— INSTRUCTIONS TO FOLLOW —
Counting only lines of the listing below that hold the word "sugerencias", give the total and nothing else.
*** Begin section ***
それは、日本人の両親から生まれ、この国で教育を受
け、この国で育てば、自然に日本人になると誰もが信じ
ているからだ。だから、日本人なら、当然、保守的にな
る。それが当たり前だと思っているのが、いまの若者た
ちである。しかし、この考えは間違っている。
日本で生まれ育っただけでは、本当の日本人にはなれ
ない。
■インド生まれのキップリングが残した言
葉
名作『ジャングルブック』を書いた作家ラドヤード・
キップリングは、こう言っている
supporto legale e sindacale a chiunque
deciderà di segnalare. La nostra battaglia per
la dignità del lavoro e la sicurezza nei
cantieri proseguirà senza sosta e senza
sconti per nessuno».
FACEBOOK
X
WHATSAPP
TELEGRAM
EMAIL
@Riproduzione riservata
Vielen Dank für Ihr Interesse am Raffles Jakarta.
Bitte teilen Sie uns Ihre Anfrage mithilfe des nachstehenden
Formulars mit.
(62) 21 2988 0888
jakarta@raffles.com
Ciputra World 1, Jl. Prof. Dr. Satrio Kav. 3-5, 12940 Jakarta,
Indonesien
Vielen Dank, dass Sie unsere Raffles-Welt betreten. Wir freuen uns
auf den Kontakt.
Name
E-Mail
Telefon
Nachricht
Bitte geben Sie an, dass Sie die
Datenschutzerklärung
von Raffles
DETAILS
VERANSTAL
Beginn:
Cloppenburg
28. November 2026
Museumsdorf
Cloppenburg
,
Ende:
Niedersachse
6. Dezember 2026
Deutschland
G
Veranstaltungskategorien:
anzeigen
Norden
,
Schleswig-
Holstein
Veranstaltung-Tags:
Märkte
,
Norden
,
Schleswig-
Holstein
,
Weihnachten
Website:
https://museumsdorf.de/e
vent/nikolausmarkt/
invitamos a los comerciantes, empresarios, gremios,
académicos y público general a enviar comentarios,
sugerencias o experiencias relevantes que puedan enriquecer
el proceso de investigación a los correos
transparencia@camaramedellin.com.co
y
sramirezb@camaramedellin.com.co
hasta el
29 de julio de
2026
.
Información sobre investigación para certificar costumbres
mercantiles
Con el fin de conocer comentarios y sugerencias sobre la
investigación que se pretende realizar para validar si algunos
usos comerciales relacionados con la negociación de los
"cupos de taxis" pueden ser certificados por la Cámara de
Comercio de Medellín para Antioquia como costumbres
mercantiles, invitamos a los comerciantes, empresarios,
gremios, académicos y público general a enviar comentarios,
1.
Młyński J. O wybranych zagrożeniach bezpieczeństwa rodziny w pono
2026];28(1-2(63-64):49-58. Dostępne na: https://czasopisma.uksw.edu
*** End section ***
*** Begin section ***
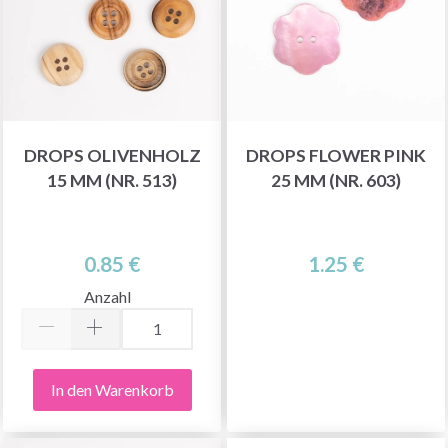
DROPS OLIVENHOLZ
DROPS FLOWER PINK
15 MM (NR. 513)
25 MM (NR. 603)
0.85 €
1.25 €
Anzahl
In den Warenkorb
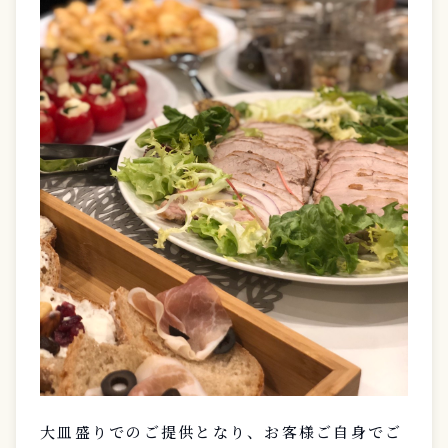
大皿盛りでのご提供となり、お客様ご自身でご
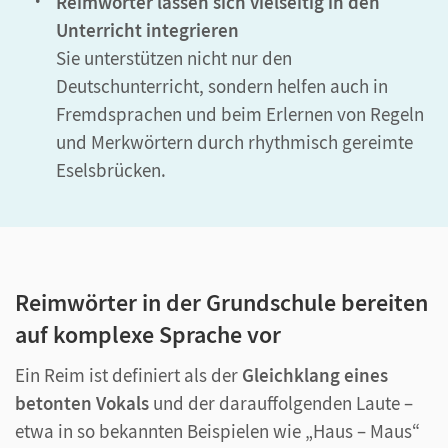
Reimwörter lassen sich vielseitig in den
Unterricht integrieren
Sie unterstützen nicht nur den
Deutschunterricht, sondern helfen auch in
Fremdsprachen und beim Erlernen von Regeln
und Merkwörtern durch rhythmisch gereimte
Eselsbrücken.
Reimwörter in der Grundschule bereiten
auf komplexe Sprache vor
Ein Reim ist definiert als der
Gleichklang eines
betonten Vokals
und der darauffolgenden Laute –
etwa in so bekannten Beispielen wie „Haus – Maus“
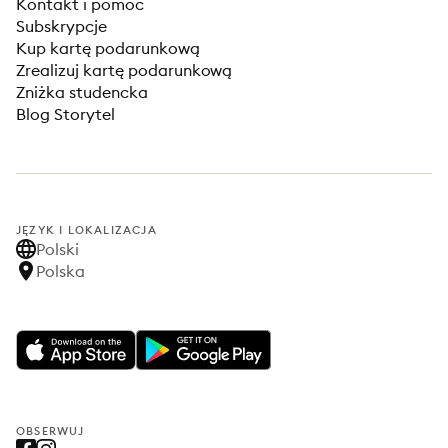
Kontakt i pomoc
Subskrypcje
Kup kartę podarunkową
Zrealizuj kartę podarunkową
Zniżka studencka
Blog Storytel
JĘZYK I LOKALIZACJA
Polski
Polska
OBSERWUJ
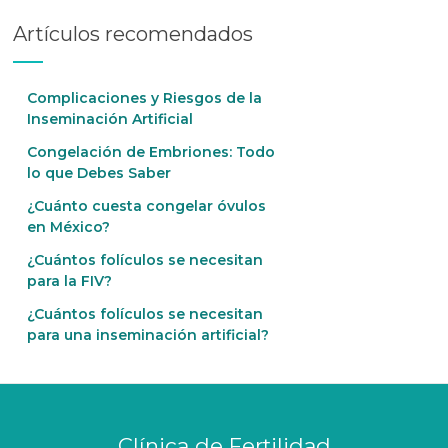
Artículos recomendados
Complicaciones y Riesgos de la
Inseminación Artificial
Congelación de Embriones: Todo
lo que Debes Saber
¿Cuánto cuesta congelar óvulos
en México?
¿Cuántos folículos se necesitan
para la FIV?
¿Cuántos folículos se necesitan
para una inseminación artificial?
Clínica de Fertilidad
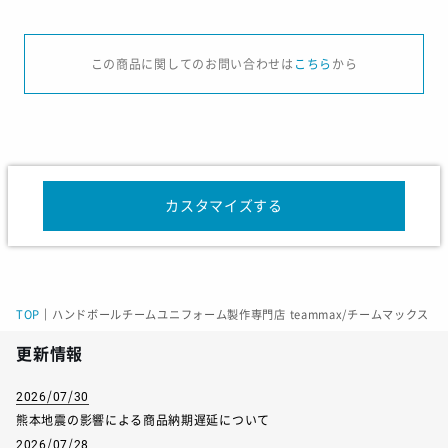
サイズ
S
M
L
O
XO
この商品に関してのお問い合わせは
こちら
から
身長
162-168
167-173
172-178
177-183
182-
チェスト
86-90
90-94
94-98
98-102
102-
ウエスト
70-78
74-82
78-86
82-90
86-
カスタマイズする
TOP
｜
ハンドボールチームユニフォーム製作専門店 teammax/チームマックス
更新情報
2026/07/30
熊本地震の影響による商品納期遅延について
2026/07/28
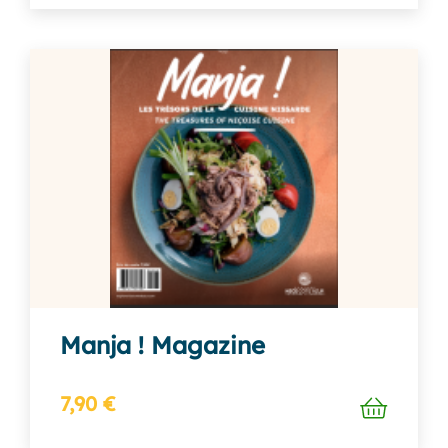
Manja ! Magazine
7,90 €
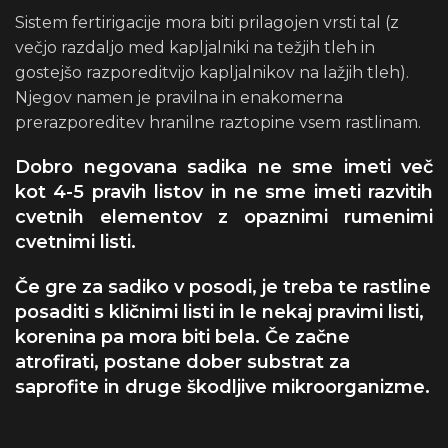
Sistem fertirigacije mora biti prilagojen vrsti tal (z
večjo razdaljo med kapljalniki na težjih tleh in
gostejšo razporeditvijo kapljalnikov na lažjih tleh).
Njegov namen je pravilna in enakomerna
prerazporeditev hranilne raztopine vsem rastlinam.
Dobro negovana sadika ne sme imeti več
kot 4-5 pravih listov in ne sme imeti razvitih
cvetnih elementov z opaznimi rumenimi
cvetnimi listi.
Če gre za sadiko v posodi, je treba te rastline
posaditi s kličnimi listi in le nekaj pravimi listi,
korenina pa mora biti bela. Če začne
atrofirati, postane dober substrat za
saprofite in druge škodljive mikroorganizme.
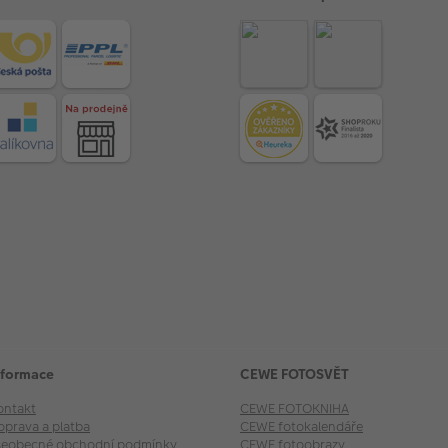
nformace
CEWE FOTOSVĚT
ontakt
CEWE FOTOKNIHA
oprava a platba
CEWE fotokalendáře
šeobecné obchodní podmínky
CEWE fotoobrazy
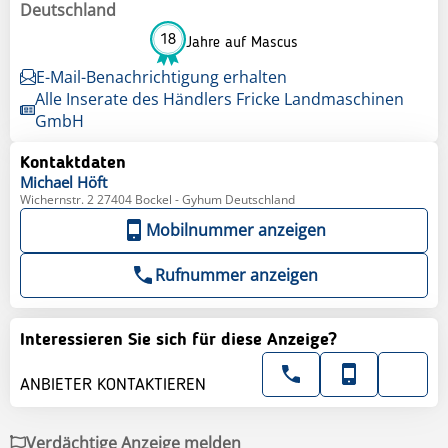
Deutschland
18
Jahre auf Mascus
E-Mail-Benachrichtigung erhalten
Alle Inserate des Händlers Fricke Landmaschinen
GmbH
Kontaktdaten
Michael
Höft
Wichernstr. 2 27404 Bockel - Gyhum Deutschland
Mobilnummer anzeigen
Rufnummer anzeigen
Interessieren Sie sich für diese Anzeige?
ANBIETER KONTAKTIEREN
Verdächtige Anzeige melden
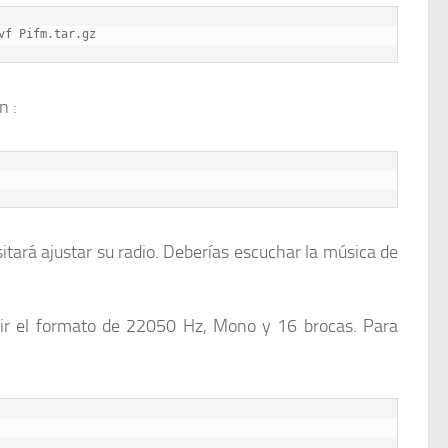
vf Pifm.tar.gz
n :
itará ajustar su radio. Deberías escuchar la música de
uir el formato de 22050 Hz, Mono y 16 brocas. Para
*** End section ***
— EXERCISE RESULT —
2